Nixon’s misdeeds, when soberly tallied up no longer appear commensurate with the dudgeon expended on them. He wanted to keep classified documents like the Pentagon Papers from being published? All presidents do that. He wiretapped people? Lyndon B. Johnson’s FBI wiretapped Martin Luther King. Nixon was not especially corrupt by the standards of his day. He was more corrupt than Eisenhower or Jimmy Carter. He was about as corrupt as JFK or LBJ, which is plenty corrupt. But he doesn’t bear comparison with the crypto-dealing, Qatari-plane-soliciting occupant of today’s White House.
Nixon had progressive enemies, sure, but today’s cartoon-villain caricature is a recent invention
Except in the sense that the assault on Nixon ultimately brought about Trump’s rise. Nixon, for all his overdeveloped distrust, was patriotic and constitutionally loyal. He eventually handed over his White House recordings to investigators. The aides who betrayed him didn’t fear him. John Dean, Nixon’s White House counsel, by his own account “told the President that I hoped that my going to the prosecutors and telling the truth would not result in the impeachment of the president. [Nixon] jokingly said, ‘I certainly hope so also,’ and he said it would be handled properly.”
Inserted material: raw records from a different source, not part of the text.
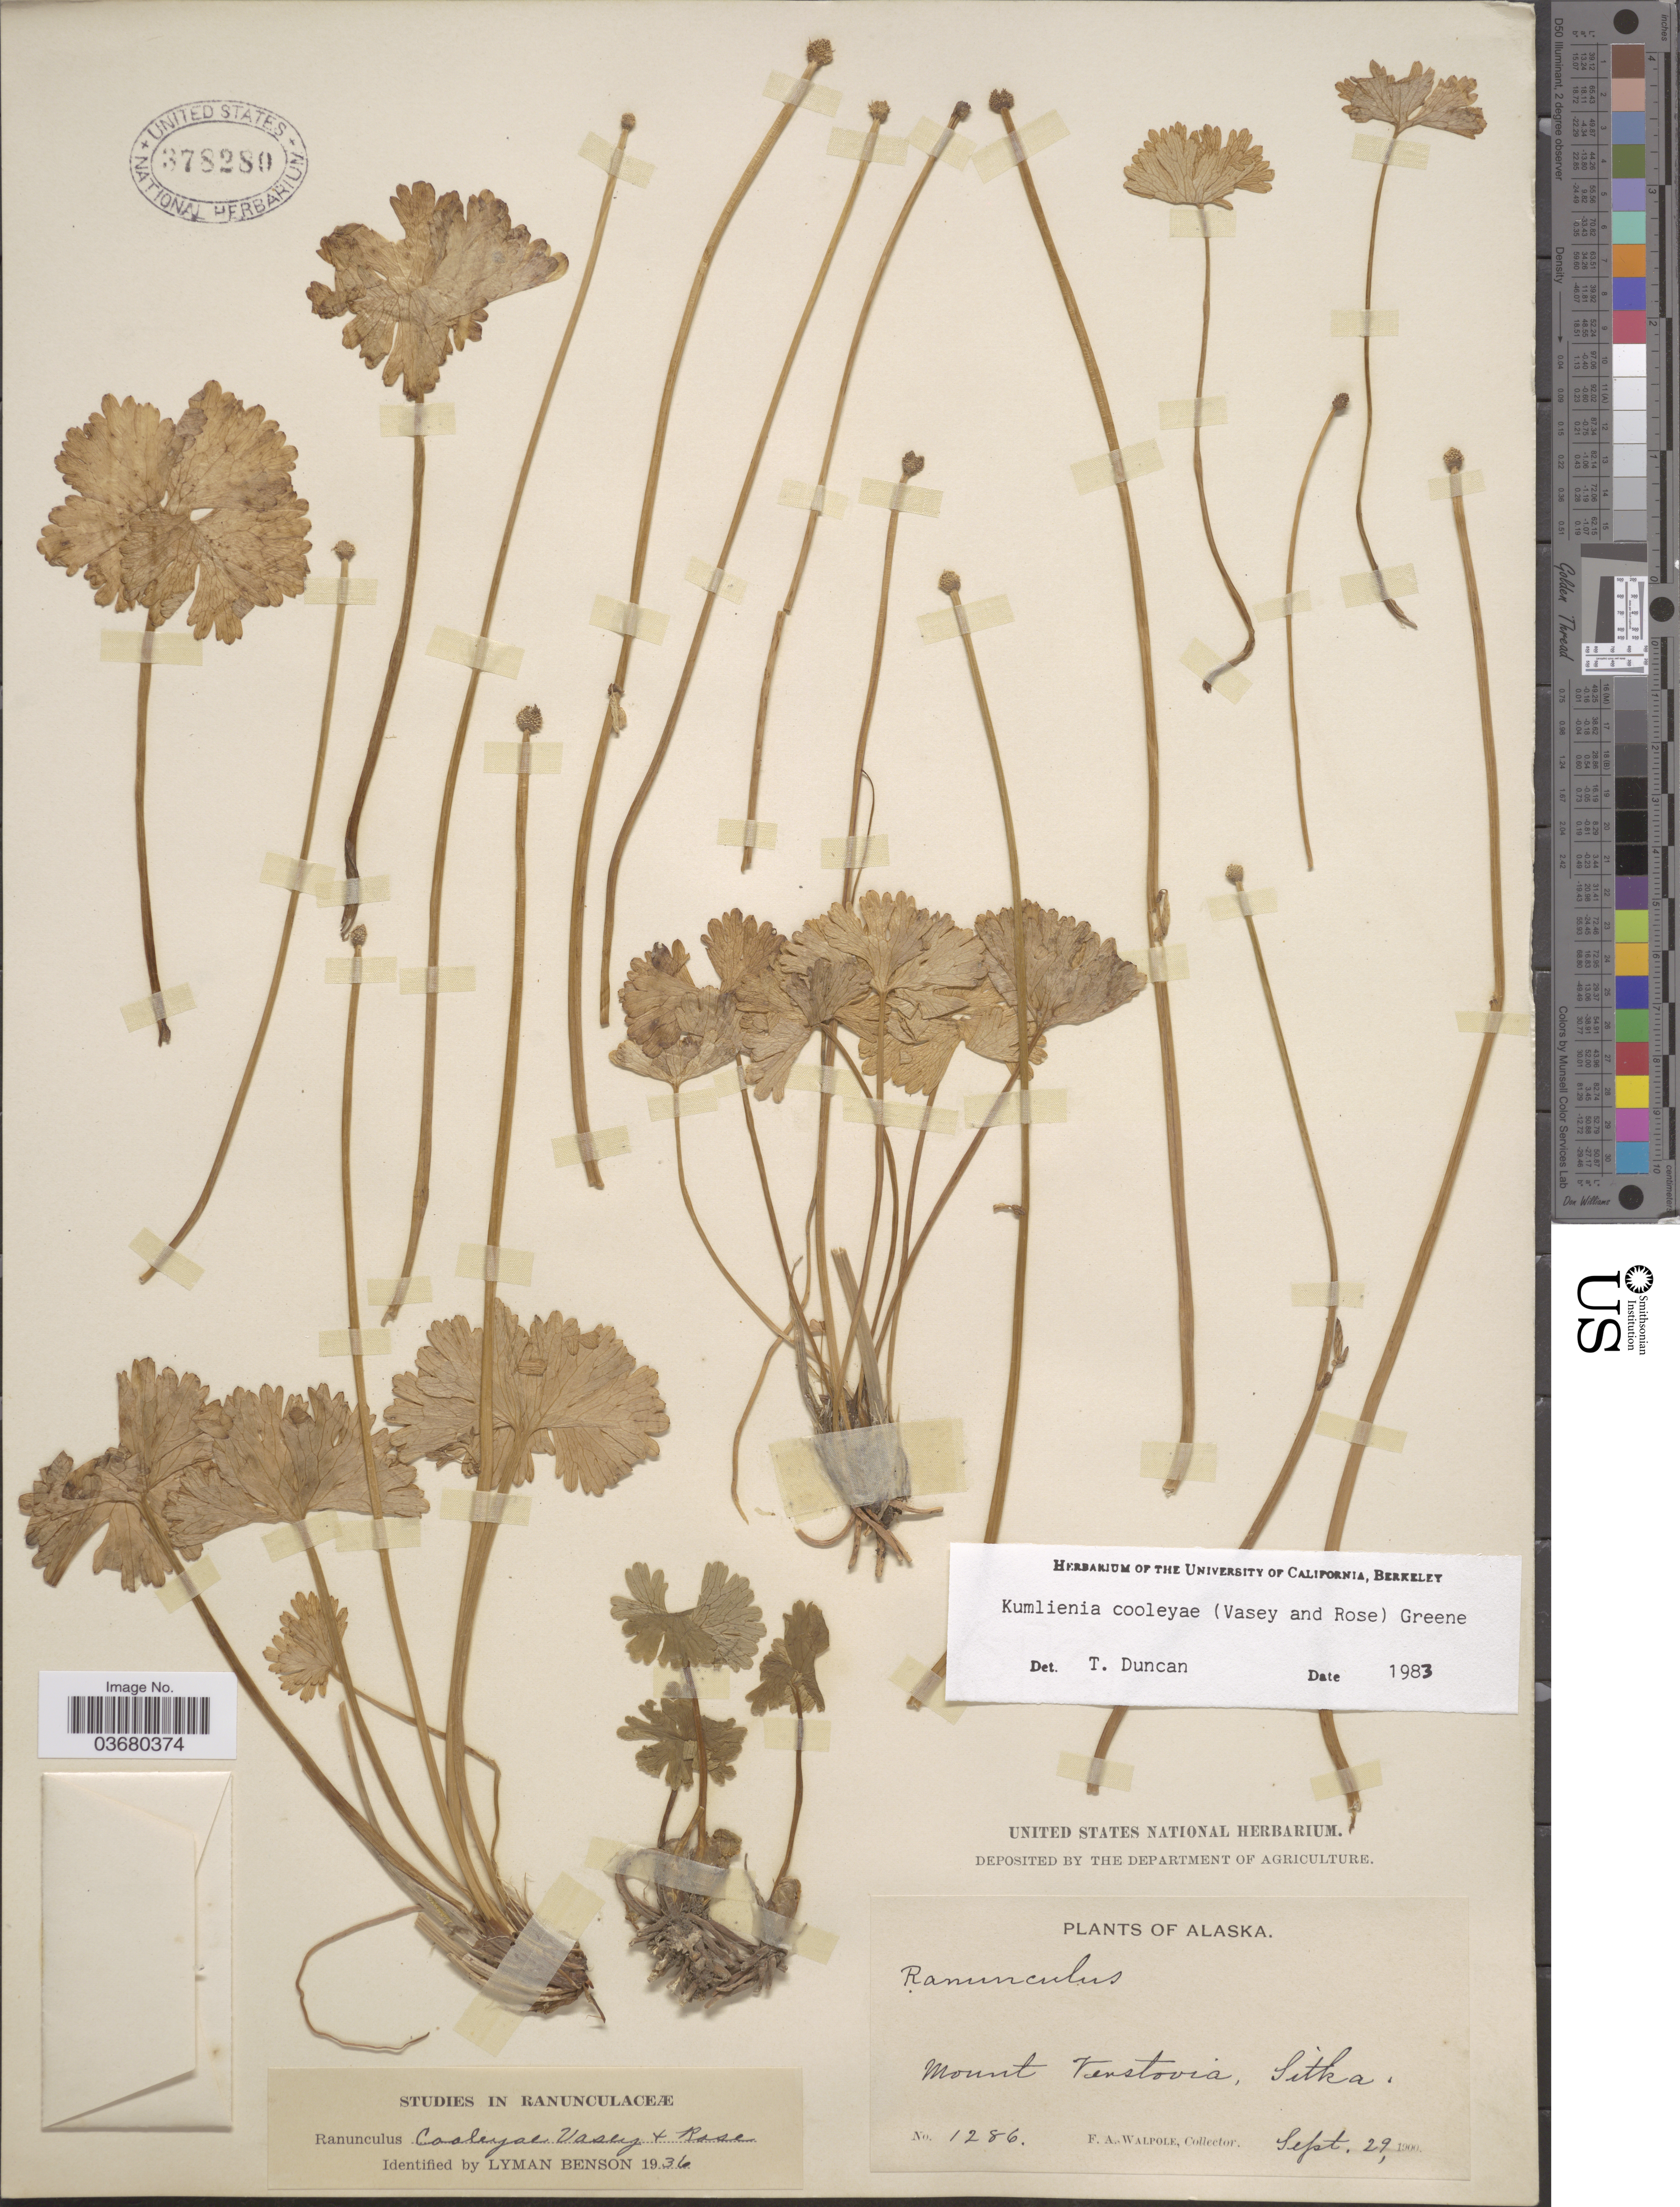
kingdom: Plantae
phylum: Tracheophyta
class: Magnoliopsida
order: Ranunculales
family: Ranunculaceae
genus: Arcteranthis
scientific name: Arcteranthis cooleyae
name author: (Vasey & Rose) Greene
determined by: Strong, M. T., (US), Smithsonian Institution - National Museum of Natural History (UNITED STATES)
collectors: F. Walpole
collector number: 1286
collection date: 1900-09-29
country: United States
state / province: Alaska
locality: Mount Verstovia, Sitka.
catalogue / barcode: US 378280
Nixon’s presidency was destroyed not by his ruthlessness but by his lack thereof. The same can be said of Trump’s first term. Until May 2017, Trump lacked the resolve to fire then-FBI director James Comey, who had sought to ensnare him in an investigation and had sabotaged the nomination of his national security advisor. So began “Russiagate.” Trump lacked the resolve because he lacked the loyalty of the lawyers and prosecutors embedded in his own government – which, under any pre-Nixon constitutional understanding, he could have counted on as a matter of course.
Our current President is often criticized for putting loyalty above competence. His first term showed the contrary approach to be impracticable. The failing goes back to Watergate. It is not personal but constitutional. Blame lies not with Nixon, but with his vanquishers.